Pero, unido a la indudable buena intención de nuestra profesora de música de hacernos salir a la pizarra a deleitar al resto de compañeros con nuestras habilidades artísticas, y a mi maravillosa idea de cantar la canción delante de la clase, hizo el resto.

Me llevó días preparar mi primera salida de la zona de confort; horas y horas delante del espejo, con el radiocasete a todo trapo, con la dichosa canción sonando en él una y otra vez, ensayando sin parar, hasta aprenderme, de memoria, cada estrofa de “Adelita”.

Y es que, esa era la única posibilidad que tenía de salir airoso de aquel embrollo, teniendo en cuenta mis malogradas dotes musicales tocando la flauta.

El problema sobrevino, al fin, al ponerme delante de mis compañeros, que, como podréis figurar, estaban deseosos de oírme cantar.

Teniendo en cuenta que, por aquel entonces, no existía en el diccionario ni la palabra karaoke, mis alaridos a cappella hicieron el deleite de mis compañeros, mientras yo los miraba, medio mareado y desorientado, embriagado por el olor inconfundible del miedo escénico, intentando acabar, a toda costa, la canción, con el ruido de fondo de las risas del auditorio.

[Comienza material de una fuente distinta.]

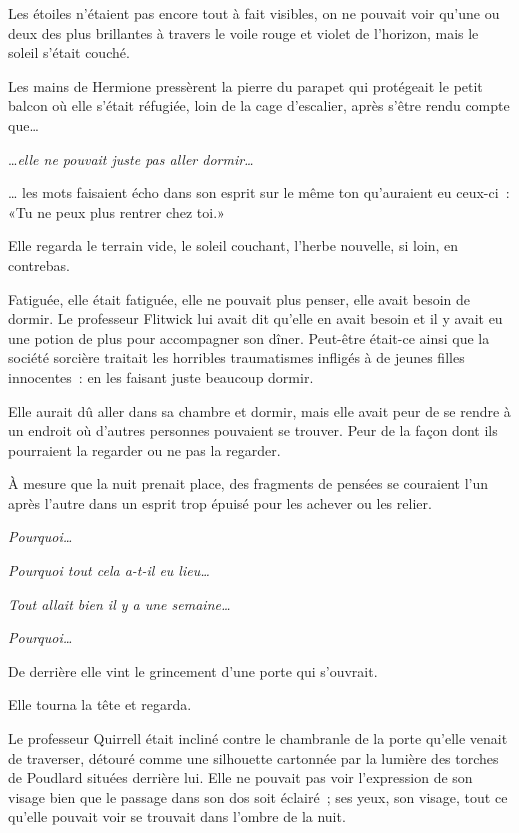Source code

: \later

Les étoiles n'étaient pas encore tout à fait visibles, on ne pouvait voir qu'une ou deux des plus brillantes à travers le voile rouge et violet de l'horizon, mais le soleil s'était couché.

Les mains de Hermione pressèrent la pierre du parapet qui protégeait le petit balcon où elle s'était réfugiée, loin de la cage d'escalier, après s'être rendu compte que…

…\emph{elle ne pouvait juste pas aller dormir…}

… les mots faisaient écho dans son esprit sur le même ton qu'auraient eu ceux-ci~: «Tu ne peux plus rentrer chez toi.»

Elle regarda le terrain vide, le soleil couchant, l'herbe nouvelle, si loin, en contrebas.

Fatiguée, elle était fatiguée, elle ne pouvait plus penser, elle avait besoin de dormir. Le professeur Flitwick lui avait dit qu'elle en avait besoin et il y avait eu une potion de plus pour accompagner son dîner. Peut-être était-ce ainsi que la société sorcière traitait les horribles traumatismes infligés à de jeunes filles innocentes~: en les faisant juste beaucoup dormir.

Elle aurait dû aller dans sa chambre et dormir, mais elle avait peur de se rendre à un endroit où d'autres personnes pouvaient se trouver. Peur de la façon dont ils pourraient la regarder ou ne pas la regarder.

À mesure que la nuit prenait place, des fragments de pensées se couraient l'un après l'autre dans un esprit trop épuisé pour les achever ou les relier.

\emph{Pourquoi…}

\emph{Pourquoi tout cela a-t-il eu lieu…}

\emph{Tout allait bien il y a une semaine…}

\emph{Pourquoi…}

De derrière elle vint le grincement d'une porte qui s'ouvrait.

Elle tourna la tête et regarda.

Le professeur Quirrell était incliné contre le chambranle de la porte qu'elle venait de traverser, détouré comme une silhouette cartonnée par la lumière des torches de Poudlard situées derrière lui. Elle ne pouvait pas voir l'expression de son visage bien que le passage dans son dos soit éclairé~; ses yeux, son visage, tout ce qu'elle pouvait voir se trouvait dans l'ombre de la nuit.

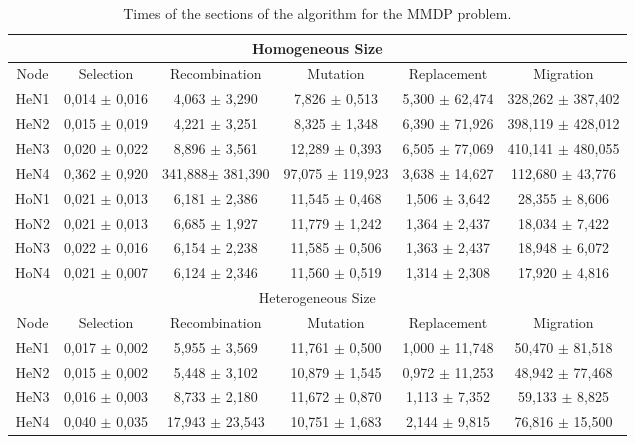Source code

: \begin{table*}
\centering
\caption{Times of the sections of the algorithm for the MMDP problem.}
\begin{tabular}{|c|c|c|c|c|c|} \hline
\multicolumn{6}{|c|}{Homogeneous Size} \\ \hline
Node	& Selection		& Recombination		& Mutation		& Replacement		& Migration	        \\ \hline
HeN1	& 0,014	$\pm$ 0,016	& 4,063	$\pm$  3,290		& 7,826		$\pm$  	0,513	& 5,300 $\pm$ 62,474 &	328,262	$\pm$ 387,402 \\ \hline
HeN2	& 0,015	$\pm$ 0,019	& 4,221	$\pm$ 3,251			& 	8,325	$\pm$  	1,348	& 6,390	$\pm$ 71,926 &	398,119	$\pm$ 428,012 \\ \hline
HeN3	& 0,020	$\pm$ 0,022	& 8,896	$\pm$ 3,561			& 12,289	$\pm$  	0,393	& 6,505	$\pm$ 77,069 &	410,141	$\pm$ 480,055 \\ \hline
HeN4	& 0,362	$\pm$ 0,920	& 341,888$\pm$ 381,390		& 97,075	$\pm$  	119,923	& 3,638	$\pm$ 14,627 &	112,680	$\pm$ 43,776 \\ \hline \hline
HoN1	& 0,021	$\pm$ 0,013	& 6,181	$\pm$ 2,386			& 11,545	$\pm$  	0,468	& 1,506	$\pm$ 3,642	& 28,355	$\pm$ 8,606 \\ \hline
HoN2	& 0,021	$\pm$ 0,013	& 6,685	$\pm$ 1,927			& 11,779	$\pm$  	1,242	& 1,364	$\pm$ 2,437	& 18,034	$\pm$ 7,422 \\ \hline
HoN3	& 0,022	$\pm$ 0,016	& 6,154	$\pm$ 2,238			& 11,585	$\pm$  	0,506	& 1,363	$\pm$ 2,437	& 18,948	$\pm$ 6,072 \\ \hline
HoN4	& 0,021	$\pm$ 0,007	& 6,124	$\pm$ 2,346			& 11,560	$\pm$  	0,519	& 1,314	$\pm$ 2,308	& 17,920	$\pm$ 4,816 \\ \hline
\multicolumn{6}{|c|}{Heterogeneous Size} \\ \hline									
Node	& Selection		& Recombination		& Mutation		& Replacement		& Migration	\\ \hline
HeN1	& 0,017	$\pm$ 0,002	& 5,955	$\pm$ 3,569	    	& 11,761	$\pm$ 0,500		& 1,000	$\pm$ 11,748 & 50,470 $\pm$ 81,518 \\ \hline
HeN2	& 0,015	$\pm$ 0,002	& 5,448	$\pm$ 3,102			& 10,879	$\pm$ 1,545		& 0,972	$\pm$ 11,253 & 48,942 $\pm$ 77,468 \\ \hline
HeN3	& 0,016	$\pm$ 0,003	& 8,733	$\pm$ 2,180			& 11,672	$\pm$ 0,870		& 1,113	$\pm$ 7,352	& 59,133 $\pm$ 	8,825 \\ \hline
HeN4	& 0,040	$\pm$ 0,035	& 17,943 $\pm$ 23,543		& 10,751	$\pm$ 1,683		& 2,144	$\pm$ 9,815	& 76,816 $\pm$ 15,500 \\ \hline \hline

\end{tabular}
\end{table*}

Aquella experiencia me hizo volver con el rabo entre las piernas a mi zona de confort, de la que me costó salir muchísimo tiempo, encerrándome en mi burbuja de timidez.

Así que ahora, cuando tengo que hablar en público, mi particular forma de salir de la zona de confort, me lío la manta a la cabeza y me lanzo sin pensarlo demasiado.

Acordándome siempre de aquel primer intento, de cada una de las malditas estrofas de “Adelita”, del maravilloso día que pasaron mis compañeros… y de lo lejos que he llegado.